Wherever the listing has a line with the string "mkTest", copy that line out.
[INFORMATION — start]
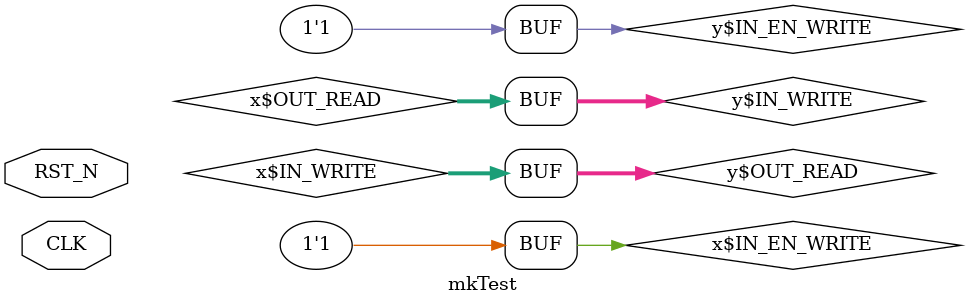
<source format=v>

`ifdef BSV_ASSIGNMENT_DELAY
`else
`define BSV_ASSIGNMENT_DELAY
`endif

module mkTest(CLK,
	      RST_N);
  input  CLK;
  input  RST_N;

  // ports of submodule x
  wire [31 : 0] x$IN_WRITE, x$OUT_READ;
  wire x$IN_EN_WRITE;

  // ports of submodule y
  wire [31 : 0] y$IN_WRITE, y$OUT_READ;
  wire y$IN_EN_WRITE;

  // submodule x
  mkReg #( /*width*/ 32'd32,  /*init*/ 32'd24) x(.CLK(CLK),
						 .RST_N(RST_N),
						 .IN_WRITE(x$IN_WRITE),
						 .IN_EN_WRITE(x$IN_EN_WRITE),
						 .OUT_READ(x$OUT_READ));

  // submodule y
  mkReg #( /*width*/ 32'd32,  /*init*/ 32'd45) y(.CLK(CLK),
						 .RST_N(RST_N),
						 .IN_WRITE(y$IN_WRITE),
						 .IN_EN_WRITE(y$IN_EN_WRITE),
						 .OUT_READ(y$OUT_READ));

  // submodule x
  assign x$IN_WRITE = y$OUT_READ ;
  assign x$IN_EN_WRITE = 1'd1 ;

  // submodule y
  assign y$IN_WRITE = x$OUT_READ ;
  assign y$IN_EN_WRITE = 1'd1 ;

  // handling of system tasks

  // synopsys translate_off
  always@(negedge CLK)
  begin
    #0;
    if (RST_N) $display("%d %d", x$OUT_READ, y$OUT_READ);
  end
  // synopsys translate_on
endmodule  // mkTest


</source>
[INFORMATION — finish]
=== RESULT FOR THIS EXERCISE ===
module mkTest(CLK,
endmodule  // mkTest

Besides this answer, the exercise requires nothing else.